Requirement: Below are the records; they must be reproduced verbatim.
---*---
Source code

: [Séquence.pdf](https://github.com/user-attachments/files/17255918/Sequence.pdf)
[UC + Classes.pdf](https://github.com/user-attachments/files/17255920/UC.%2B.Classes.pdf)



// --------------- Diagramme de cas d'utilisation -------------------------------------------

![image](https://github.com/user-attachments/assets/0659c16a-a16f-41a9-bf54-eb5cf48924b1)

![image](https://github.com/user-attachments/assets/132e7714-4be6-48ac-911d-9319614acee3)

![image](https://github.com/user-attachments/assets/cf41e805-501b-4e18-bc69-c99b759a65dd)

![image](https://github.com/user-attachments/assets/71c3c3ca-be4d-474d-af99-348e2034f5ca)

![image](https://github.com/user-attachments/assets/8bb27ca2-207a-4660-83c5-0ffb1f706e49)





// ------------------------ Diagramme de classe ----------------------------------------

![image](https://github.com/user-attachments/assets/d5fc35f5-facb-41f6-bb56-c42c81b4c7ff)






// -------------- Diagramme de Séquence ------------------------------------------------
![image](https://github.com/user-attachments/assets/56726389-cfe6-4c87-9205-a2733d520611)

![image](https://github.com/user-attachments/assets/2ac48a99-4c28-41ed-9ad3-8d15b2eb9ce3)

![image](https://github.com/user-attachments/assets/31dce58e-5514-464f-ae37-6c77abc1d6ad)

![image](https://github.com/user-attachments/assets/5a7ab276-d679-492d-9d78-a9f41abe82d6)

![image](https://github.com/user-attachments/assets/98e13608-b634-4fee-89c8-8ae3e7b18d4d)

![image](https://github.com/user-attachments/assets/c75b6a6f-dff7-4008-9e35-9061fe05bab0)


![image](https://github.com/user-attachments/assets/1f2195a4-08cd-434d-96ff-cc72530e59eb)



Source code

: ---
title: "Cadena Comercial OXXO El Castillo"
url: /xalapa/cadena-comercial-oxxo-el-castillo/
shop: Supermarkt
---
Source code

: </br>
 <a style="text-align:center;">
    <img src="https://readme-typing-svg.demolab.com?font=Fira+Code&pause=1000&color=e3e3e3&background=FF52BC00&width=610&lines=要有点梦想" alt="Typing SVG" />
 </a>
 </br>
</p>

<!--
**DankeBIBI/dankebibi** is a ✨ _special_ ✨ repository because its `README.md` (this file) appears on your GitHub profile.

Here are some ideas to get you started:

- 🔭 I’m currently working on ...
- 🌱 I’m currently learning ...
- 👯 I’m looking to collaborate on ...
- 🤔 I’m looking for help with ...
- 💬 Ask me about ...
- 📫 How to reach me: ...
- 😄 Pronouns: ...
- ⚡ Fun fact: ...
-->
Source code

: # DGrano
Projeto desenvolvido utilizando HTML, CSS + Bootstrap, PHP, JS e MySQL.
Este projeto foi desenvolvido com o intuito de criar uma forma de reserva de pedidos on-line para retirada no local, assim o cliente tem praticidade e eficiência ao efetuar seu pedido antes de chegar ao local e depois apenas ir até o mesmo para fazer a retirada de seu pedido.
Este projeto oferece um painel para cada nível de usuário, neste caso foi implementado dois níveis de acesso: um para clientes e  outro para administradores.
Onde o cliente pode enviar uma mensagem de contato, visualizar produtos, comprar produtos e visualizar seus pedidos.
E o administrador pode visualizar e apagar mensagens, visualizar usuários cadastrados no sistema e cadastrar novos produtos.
---*---
Written response:
Source code

: [Séquence.pdf](https://github.com/user-attachments/files/17255918/Sequence.pdf)
[UC + Classes.pdf](https://github.com/user-attachments/files/17255920/UC.%2B.Classes.pdf)



// --------------- Diagramme de cas d'utilisation -------------------------------------------

![image](https://github.com/user-attachments/assets/0659c16a-a16f-41a9-bf54-eb5cf48924b1)

![image](https://github.com/user-attachments/assets/132e7714-4be6-48ac-911d-9319614acee3)

![image](https://github.com/user-attachments/assets/cf41e805-501b-4e18-bc69-c99b759a65dd)

![image](https://github.com/user-attachments/assets/71c3c3ca-be4d-474d-af99-348e2034f5ca)

![image](https://github.com/user-attachments/assets/8bb27ca2-207a-4660-83c5-0ffb1f706e49)





// ------------------------ Diagramme de classe ----------------------------------------

![image](https://github.com/user-attachments/assets/d5fc35f5-facb-41f6-bb56-c42c81b4c7ff)






// -------------- Diagramme de Séquence ------------------------------------------------
![image](https://github.com/user-attachments/assets/56726389-cfe6-4c87-9205-a2733d520611)

![image](https://github.com/user-attachments/assets/2ac48a99-4c28-41ed-9ad3-8d15b2eb9ce3)

![image](https://github.com/user-attachments/assets/31dce58e-5514-464f-ae37-6c77abc1d6ad)

![image](https://github.com/user-attachments/assets/5a7ab276-d679-492d-9d78-a9f41abe82d6)

![image](https://github.com/user-attachments/assets/98e13608-b634-4fee-89c8-8ae3e7b18d4d)

![image](https://github.com/user-attachments/assets/c75b6a6f-dff7-4008-9e35-9061fe05bab0)


![image](https://github.com/user-attachments/assets/1f2195a4-08cd-434d-96ff-cc72530e59eb)



Source code

: ---
title: "Cadena Comercial OXXO El Castillo"
url: /xalapa/cadena-comercial-oxxo-el-castillo/
shop: Supermarkt
---
Source code

: </br>
 <a style="text-align:center;">
    <img src="https://readme-typing-svg.demolab.com?font=Fira+Code&pause=1000&color=e3e3e3&background=FF52BC00&width=610&lines=要有点梦想" alt="Typing SVG" />
 </a>
 </br>
</p>

<!--
**DankeBIBI/dankebibi** is a ✨ _special_ ✨ repository because its `README.md` (this file) appears on your GitHub profile.

Here are some ideas to get you started:

- 🔭 I’m currently working on ...
- 🌱 I’m currently learning ...
- 👯 I’m looking to collaborate on ...
- 🤔 I’m looking for help with ...
- 💬 Ask me about ...
- 📫 How to reach me: ...
- 😄 Pronouns: ...
- ⚡ Fun fact: ...
-->
Source code

: # DGrano
Projeto desenvolvido utilizando HTML, CSS + Bootstrap, PHP, JS e MySQL.
Este projeto foi desenvolvido com o intuito de criar uma forma de reserva de pedidos on-line para retirada no local, assim o cliente tem praticidade e eficiência ao efetuar seu pedido antes de chegar ao local e depois apenas ir até o mesmo para fazer a retirada de seu pedido.
Este projeto oferece um painel para cada nível de usuário, neste caso foi implementado dois níveis de acesso: um para clientes e  outro para administradores.
Onde o cliente pode enviar uma mensagem de contato, visualizar produtos, comprar produtos e visualizar seus pedidos.
E o administrador pode visualizar e apagar mensagens, visualizar usuários cadastrados no sistema e cadastrar novos produtos.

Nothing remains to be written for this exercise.